Your task:
Would you return the data exactly as given, except for its pictures?

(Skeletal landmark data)
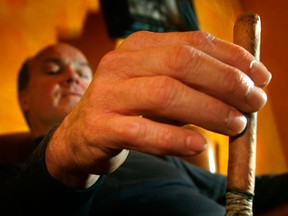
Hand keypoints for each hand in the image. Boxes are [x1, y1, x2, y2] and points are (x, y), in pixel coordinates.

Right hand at [46, 31, 270, 185]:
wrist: (81, 134)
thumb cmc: (130, 109)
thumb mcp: (161, 86)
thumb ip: (194, 83)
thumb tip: (244, 86)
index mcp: (139, 47)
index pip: (192, 42)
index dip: (231, 57)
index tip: (260, 77)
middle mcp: (121, 63)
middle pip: (181, 63)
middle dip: (226, 82)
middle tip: (254, 103)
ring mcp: (108, 94)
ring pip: (165, 94)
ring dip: (208, 110)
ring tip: (236, 125)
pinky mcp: (100, 126)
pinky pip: (142, 131)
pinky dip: (175, 138)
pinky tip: (199, 144)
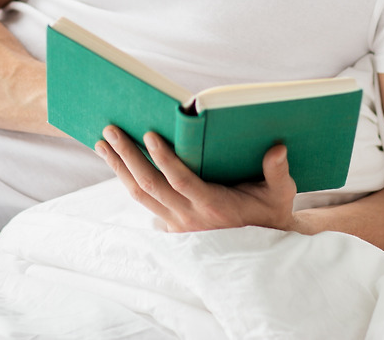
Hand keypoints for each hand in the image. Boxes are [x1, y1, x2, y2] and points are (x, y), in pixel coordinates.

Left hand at [95, 126, 297, 232]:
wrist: (260, 253)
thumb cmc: (270, 216)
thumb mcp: (280, 195)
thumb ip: (278, 172)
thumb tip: (277, 148)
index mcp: (214, 206)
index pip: (182, 182)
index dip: (164, 159)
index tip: (149, 135)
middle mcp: (189, 217)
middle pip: (150, 186)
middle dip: (127, 157)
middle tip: (111, 130)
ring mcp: (176, 223)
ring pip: (140, 195)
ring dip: (119, 167)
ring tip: (103, 143)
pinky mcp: (170, 225)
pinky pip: (143, 200)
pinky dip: (126, 179)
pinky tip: (116, 160)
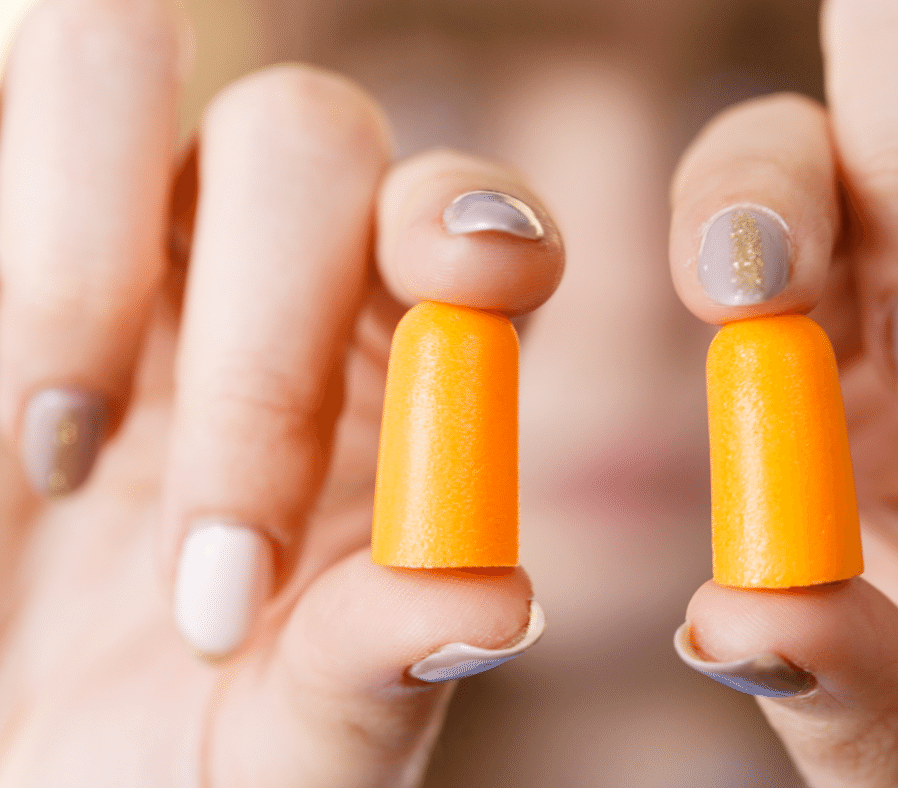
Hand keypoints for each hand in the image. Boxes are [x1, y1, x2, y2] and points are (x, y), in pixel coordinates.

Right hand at [0, 1, 564, 782]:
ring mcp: (98, 228)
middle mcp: (262, 268)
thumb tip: (484, 606)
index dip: (480, 219)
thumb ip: (371, 680)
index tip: (459, 285)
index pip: (474, 224)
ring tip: (52, 467)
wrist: (18, 756)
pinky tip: (0, 439)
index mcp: (390, 363)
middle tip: (213, 575)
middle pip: (306, 135)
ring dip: (79, 250)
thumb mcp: (275, 748)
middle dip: (264, 334)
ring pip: (112, 54)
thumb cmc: (162, 744)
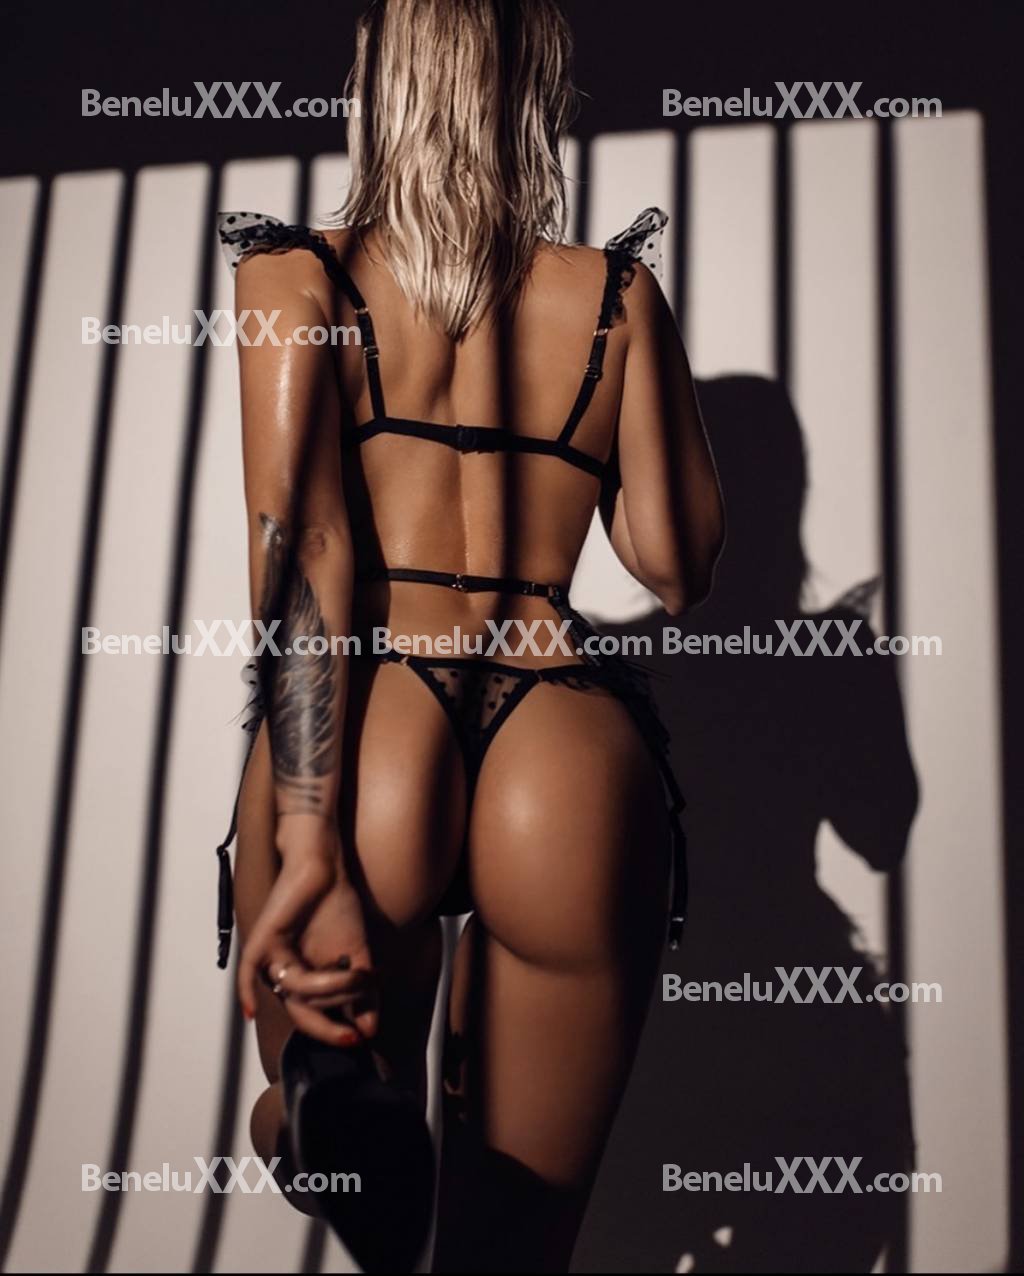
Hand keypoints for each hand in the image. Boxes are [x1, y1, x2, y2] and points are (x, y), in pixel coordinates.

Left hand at [237, 814, 377, 1045]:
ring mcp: (272, 958)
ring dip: (330, 988)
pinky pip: (248, 974)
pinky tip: (251, 1014)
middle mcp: (286, 973)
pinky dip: (246, 995)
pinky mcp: (260, 941)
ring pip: (297, 992)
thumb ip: (363, 993)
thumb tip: (372, 1030)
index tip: (360, 1038)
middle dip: (333, 1019)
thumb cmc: (337, 906)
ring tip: (356, 973)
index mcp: (305, 979)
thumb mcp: (358, 955)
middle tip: (359, 1014)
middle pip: (305, 1013)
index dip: (335, 1032)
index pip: (316, 1018)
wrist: (325, 869)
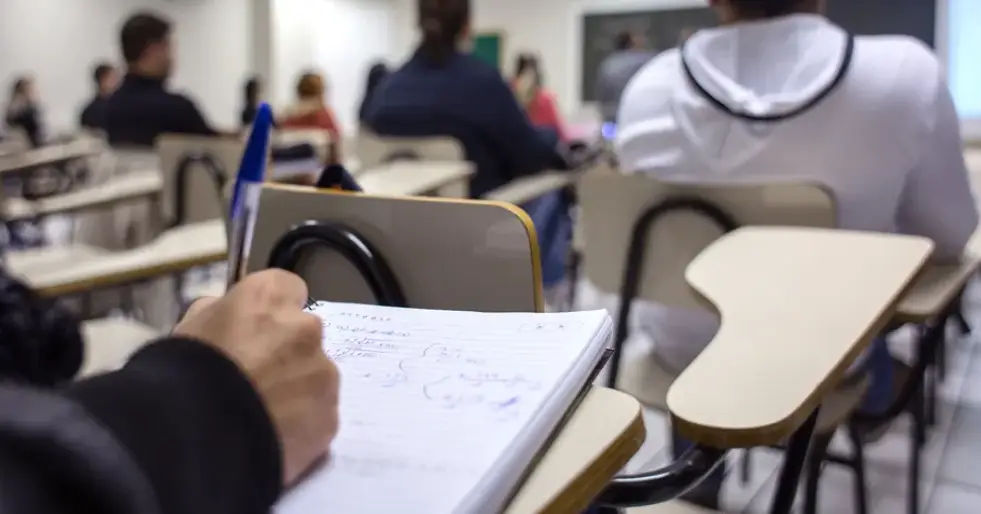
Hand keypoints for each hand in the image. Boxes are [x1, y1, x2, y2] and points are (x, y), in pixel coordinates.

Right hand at [173, 269, 338, 484]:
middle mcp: (306, 328)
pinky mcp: (329, 417)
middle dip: (287, 353)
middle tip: (256, 379)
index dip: (272, 311)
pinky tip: (272, 436)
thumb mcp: (189, 328)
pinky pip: (318, 416)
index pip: (287, 289)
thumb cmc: (185, 375)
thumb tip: (227, 315)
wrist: (194, 437)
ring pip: (316, 377)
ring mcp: (323, 374)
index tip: (257, 330)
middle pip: (305, 335)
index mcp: (270, 298)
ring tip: (261, 414)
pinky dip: (302, 424)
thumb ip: (218, 312)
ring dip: (297, 389)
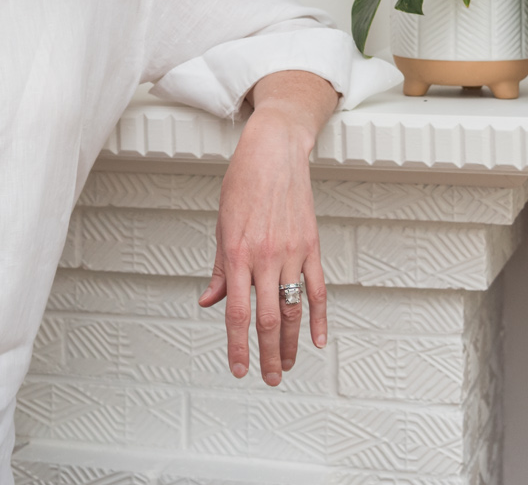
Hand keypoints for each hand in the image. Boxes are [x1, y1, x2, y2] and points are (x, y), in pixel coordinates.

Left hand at [198, 70, 337, 385]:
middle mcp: (266, 257)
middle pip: (268, 319)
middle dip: (268, 355)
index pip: (236, 312)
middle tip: (267, 378)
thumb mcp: (221, 224)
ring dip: (291, 343)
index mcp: (237, 253)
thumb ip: (218, 268)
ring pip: (293, 310)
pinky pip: (317, 290)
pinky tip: (317, 339)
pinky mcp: (311, 246)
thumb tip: (209, 301)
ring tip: (287, 365)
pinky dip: (318, 317)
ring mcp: (292, 253)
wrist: (274, 150)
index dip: (237, 345)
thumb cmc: (243, 182)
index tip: (239, 369)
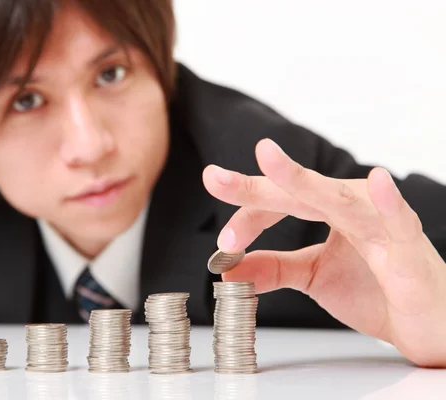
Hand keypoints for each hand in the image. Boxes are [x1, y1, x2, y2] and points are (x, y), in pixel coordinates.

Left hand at [202, 138, 445, 366]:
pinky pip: (399, 223)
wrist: (426, 324)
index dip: (248, 218)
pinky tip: (377, 183)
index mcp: (329, 212)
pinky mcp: (409, 250)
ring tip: (268, 160)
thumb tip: (229, 270)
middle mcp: (352, 209)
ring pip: (338, 199)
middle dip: (255, 186)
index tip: (224, 244)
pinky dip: (388, 204)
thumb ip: (274, 268)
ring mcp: (380, 226)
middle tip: (213, 177)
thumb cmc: (378, 291)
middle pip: (299, 192)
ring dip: (302, 181)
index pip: (281, 203)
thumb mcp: (313, 277)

Written answer:
Hand keypoints for each hand in the image. Boxes are [x1, y1, x2, y2] and points are (x, y), in pixel coordinates.

Right hand at [46, 31, 270, 185]:
wrist: (81, 134)
thumb cmc: (130, 109)
thumb mcp: (161, 86)
thumb ip: (194, 83)
thumb tip: (244, 86)
index mcp: (139, 47)
index pip: (192, 42)
index dip: (231, 57)
index tip: (260, 77)
middle mcp: (121, 63)
middle pip: (181, 63)
middle dip: (226, 82)
middle tip: (254, 103)
ring mcp: (108, 94)
ring pip: (165, 94)
ring dip: (208, 110)
ring tip: (236, 125)
pinky mcp: (100, 126)
pinky pip: (142, 131)
pinky dip: (175, 138)
pinky tip: (199, 144)
Hand keypoints for each hand in the image. Boxes are [x1, y1, x2, y2] and points are (x, y), in pixel coordinates.

Left hand at [95, 126, 297, 232]:
wrist: (260, 253)
thumb cmc: (270, 216)
thumb mcp: (280, 195)
thumb ip: (278, 172)
thumb tip: (277, 148)
index mcp: (214, 206)
index pip: (182, 182)
index dip: (164, 159)
index tip: (149, 135)
middle mcp: (189, 217)
middle pip: (150, 186)
middle dip: (127, 157)
middle tip: (111, 130)
ring mcp: (176, 223)
ring pip: (140, 195)
ring dip: (119, 167)
ring tip: (103, 143)
pinky mcp: (170, 225)
pinky pip: (143, 200)
pinky dip: (126, 179)
pinky tip: (116, 160)
Hand keypoints for each hand in the image. Boxes are [x1, y1, x2, y2] and points are (x, y), in pixel coordinates.

Right hand at [0, 1, 564, 782]:
ring mcp: (98, 228)
middle mcp: (262, 268)
thumb tip: (484, 606)
index dip: (480, 219)
thumb ip: (371, 680)
index tip: (459, 285)
index pip: (474, 224)
ring tip: (52, 467)
wrist: (18, 756)
pinky tip: (0, 439)
index mcp: (390, 363)
middle tip: (213, 575)
middle pip: (306, 135)
ring dip: (79, 250)
thumb mcp: (275, 748)
middle dip: (264, 334)
ring pip: (112, 54)
thumb cmc: (162, 744)
Hand keypoints for each hand in the image. Boxes are [x1, y1, x2, y2] and points are (x, y), in pixel coordinates.

Left hand at [237, 814, 377, 1045]:
ring mcp: (272, 958)
ring dip: (330, 988)
pinky pip: (248, 974)
pinky tip: (251, 1014)
middle mcp: (286, 973)
pinky dip: (246, 995)
pinky mcp: (260, 941)
ring pip: (297, 992)
thumb ip: (363, 993)
thumb tip: (372, 1030)
index tip: (360, 1038)
middle dip: (333, 1019)
thumb cmc: (337, 906)
ring tip: (356, 973)
index mcp: (305, 979)
thumb mcp: (358, 955)
middle tip: (359, 1014)
middle pip: (305, 1013)
index dip: (335, 1032)
index pip: (316, 1018)
wrist: (325, 869)
Hand keypoints for each hand in the image. Boxes are [x1, y1, x2, y2] and points are (x, y), in pixel coordinates.

Right hand at [173, 269, 338, 484]:
middle mcp: (306, 328)
pinky mcp: (329, 417)
middle dip: (287, 353)
middle tip: (256, 379)
index dip: (272, 311)
pinky tip: (272, 436)
thumb mcp: (189, 328)
pinky pip: (318, 416)
index pip: (287, 289)
thumb cmc: (185, 375)
thumb tip: (227, 315)
wrist: (194, 437)
ring pip: (316, 377)
ring mcp: (323, 374)
index tip: (257, 330)
middle pip: (305, 335)
index mcp: (270, 298)
ring tip: (261, 414)
pinky dip: (302, 424)
thumb ip: (218, 312)
ring dip: (297, 389)
Hand keypoints for each hand in the image. Boxes are [x1, y1, x2, y2] and points are (x, y), in pixel coordinates.

Left hand at [198, 70, 337, 385]:
middle mcp: (266, 257)
middle pip: (268, 319)
middle dip: (268, 355)
index pip: (236, 312)
middle tip: (267, 378)
thumb mcp: (221, 224)
ring dip: (291, 343)
index mcp: (237, 253)
thumb ip: (218, 268)
ring pip: (293, 310)
pinky pip: (317, 290)
pinky tip: (317, 339)
pinky mcp: (311, 246)
thumb tip: (209, 301)
ring tip: (287, 365)
pinky dip: (318, 317)
ring mcp: (292, 253)
wrist: (274, 150)
index dip: (237, 345)
thumb cmc: (243, 182)
index tip: (239, 369)
Hand keypoints for each hand in the image. Boxes are [x1, y1, x2, y2] and points are (x, y), in pixel coordinates.

Left hand at [202, 138, 445, 366]:
pinky pip: (399, 223)
wrist: (426, 324)
index dip: (248, 218)
pinky tip: (377, 183)
index mcp: (329, 212)
pinky mcp: (409, 250)
ring tip: (268, 160)
thumb tip: (229, 270)
middle mcp: (352, 209)
ring pip: (338, 199)
middle dip: (255, 186)
index tip: (224, 244)
pinky dip: (388, 204)
thumb ip: (274, 268)
ring mcp: (380, 226)
middle tip: (213, 177)
thumb cmc: (378, 291)
middle pip: (299, 192)
ring dip: (302, 181)
index pip: (281, 203)
thumb mcp: (313, 277)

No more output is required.